= ASSIGNMENT 1 =
From the discussion of placing network functions at the endpoints or in the core, return the passage from "One classic argument" up to and including "becomes more prevalent.", copied word for word.
= ASSIGNMENT 2 =
Continue the discussion of placing network functions at the endpoints or in the core, starting right after its final sentence.

One classic argument in the field of networking is whether to locate functions in the machines at the endpoints or in the network core. In the following paragraphs, we will discuss certain network functions and how they can be implemented in either side, as well as the original answer that we've given in the CS 255 class discussion.
Addressing/Routing
There are existing schemes such as NAT that at least partially address addressing through network core functions. In the case of NAT, it is provided not as a performance solution but as a workaround for the shortage of IPv4 addresses. NAT, however, does not improve performance and is in many ways a "dirty hack" (it violates the assumption that each node is uniquely addressable and breaks certain functions that rely on this assumption) , but this solution is considered to be "good enough" at least until IPv6 becomes more prevalent.
Akella suggests a scheme called "Multihoming Route Control" [1]. In this scheme, each end-network will be connected to multiple ISPs and can dynamically select which network to route packets. Multihoming Route Control is in fact an end-point scheme intended to improve performance by alleviating congestion issues at the ISP level, although it does not assume complete control of routing functions and does not preclude the use of Border Gateway Protocol by the ISPs themselves.
Our original answer: Endpoints for addressing, network for routing
Security
Security is widely considered to be a matter to be addressed at the end-points of the network, especially as it is traditionally assumed that the network core itself is insecure and potentially trustworthy. However, certain types of attack such as DDoS rely on overwhelming the capacity of the network connection at the end-point. Techniques such as Reverse Path Forwarding (RPF) are implemented as a network core service can check whether a particular packet coming through is addressable and can ensure that fake packets do not reach the end-points. Aside from protecting against attack, the technique also has the benefit of addressing performance which makes it a good candidate for being implemented as a network core function.
Our original answer: Endpoints
Ethernet collisions
At present, network switches that allow full-speed collision-free communication between two nodes have become very inexpensive. However this was not the case in the past, where networks were divided into segments where each node is connected to an Ethernet hub. Hubs are simple devices that simply broadcast packets to all nodes on the same segment, thus allowing collisions to occur whenever two nodes attempt to communicate at the same time. To address this issue, the carrier sense multiple access with collision detection (CSMA/CD) method is employed. CSMA/CD is still implemented by modern Ethernet devices for backwards compatibility purposes.

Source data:

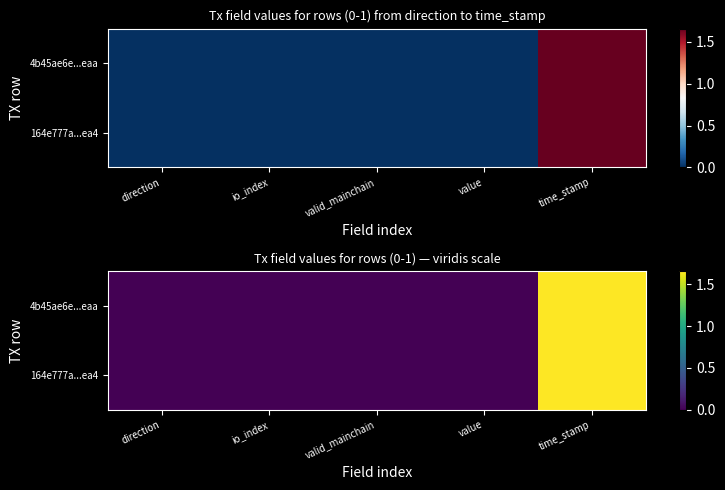

Rank the series by their average value, from lowest to highest.

164e777a...ea4, 4b45ae6e...eaa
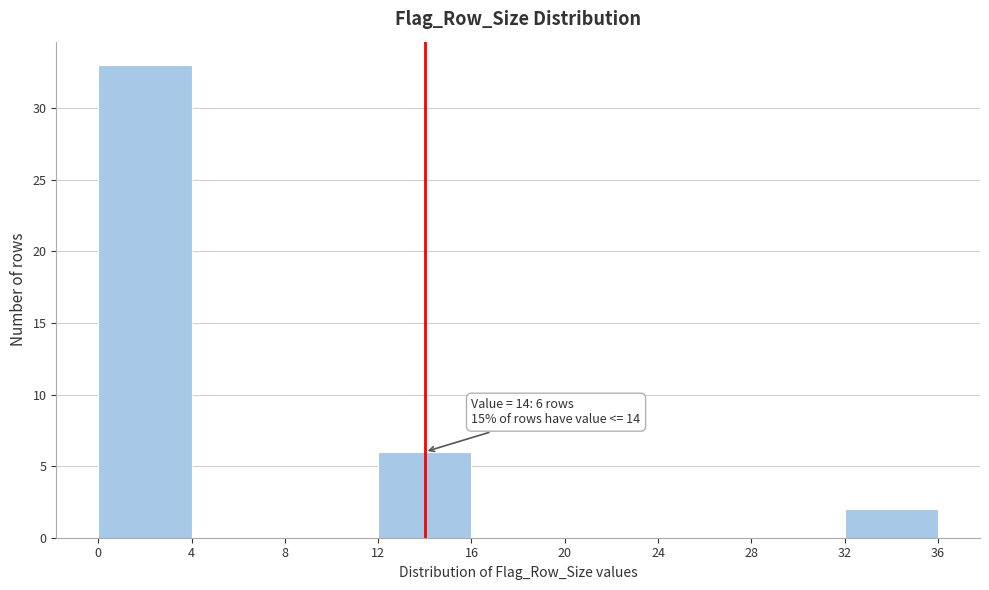

Over which range of the x-axis is the bar tallest?

0 to 4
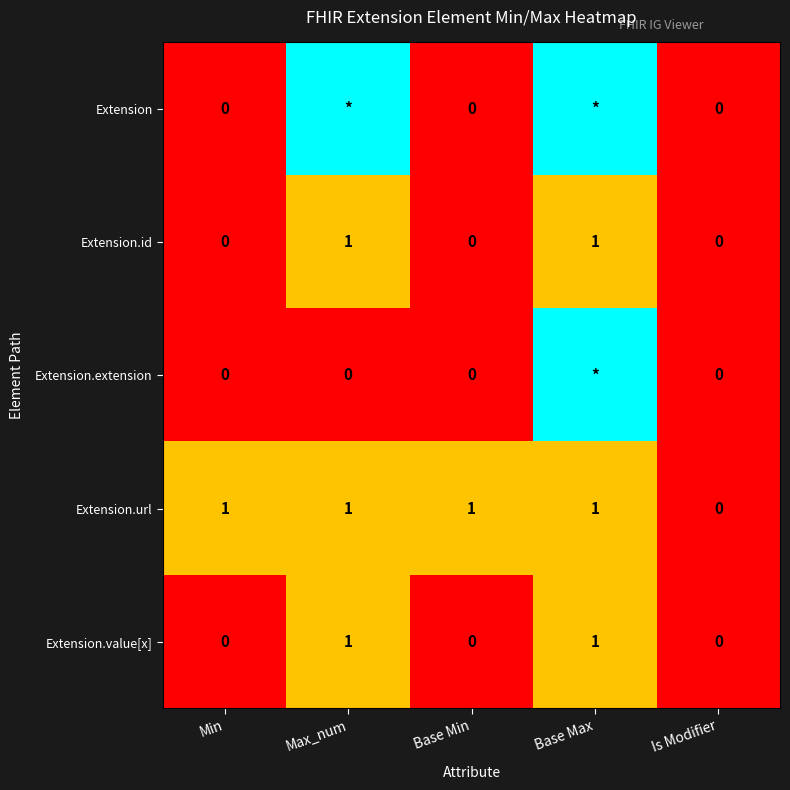

Which label corresponds to the smallest value in the chart?

Min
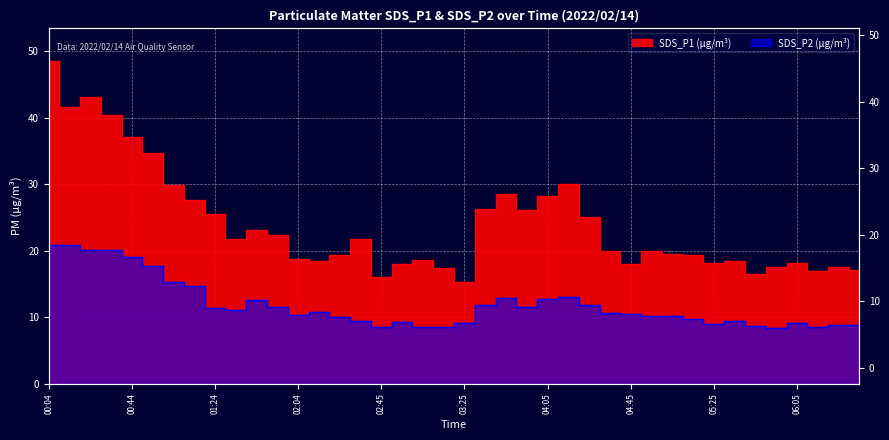

Which series has the largest total across all categories?

SDS_P1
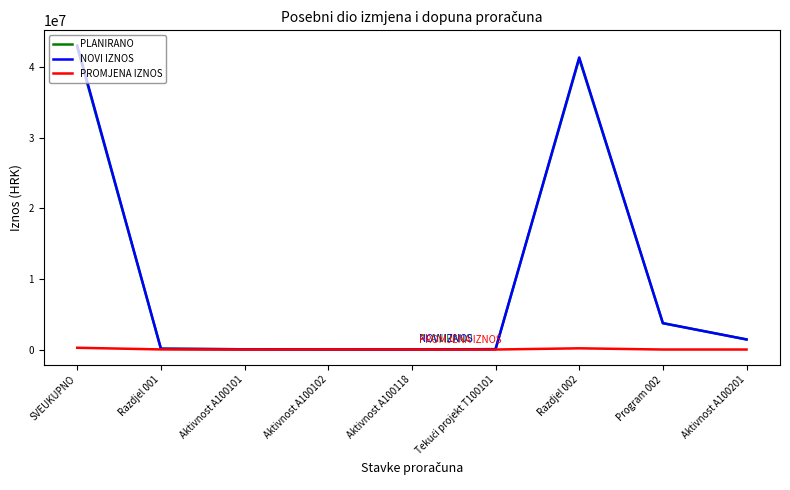

The NOVI IZNOS series shows 10956091.1 at SVEUKUPNO. True or false?

False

= TASK RESULT 1 =
One classic argument in the field of networking is whether to locate functions in the machines at the endpoints or in the network core. In the following paragraphs, we will discuss certain network functions and how they can be implemented in either side, as well as the original answer that we've given in the CS 255 class discussion.
Addressing/Routing
There are existing schemes such as NAT that at least partially address addressing through network core functions. In the case of NAT, it is provided not as a performance solution but as a workaround for the shortage of IPv4 addresses. NAT, however, does not improve performance and is in many ways a "dirty hack" (it violates the assumption that each node is uniquely addressable and breaks certain functions that rely on this assumption) , but this solution is considered to be "good enough" at least until IPv6 becomes more prevalent.

= TASK RESULT 2 =
Our original answer: network
Real-time guarantees
While real-time guarantee techniques commonly involve implementations that reside as network core functions, there are some situations where they will need to reside at the end nodes by necessity. Huges and Cahill describe the challenges with respect to mobile ad-hoc wireless networks, where there is no fixed infrastructure and thus no network core to place functions [2]. Li, Chen, et al. do a survey of various real-time QoS implementations in wireless sensor networks [3].
Multicast
IP multicast operates on the network however there are also multicast that is on the end-to-end like end-host multicast and HMTP.
End-host multicast replicate and forward packet on behalf of the group and the multicast functionality is moved from routers to end-hosts. According to Zhang, one problem with end-host multicast is that the end hosts do not have the routing information available to routers and instead rely on end-to-end measurements to infer network metrics. HMTP on the other hand calls for an end-host that does not depend on cooperation from routers, servers, tunnel end-points, and operating systems (Zhang et. al.). HMTP supports IP Multicast service model.
Our Original answer: Network
Reliability
UDP provides checksums for data integrity and port numbers for addressing different functions at the source and destination of datagram but still two end points are more reliable by using end-to-end checksums of the transfered data in the destination.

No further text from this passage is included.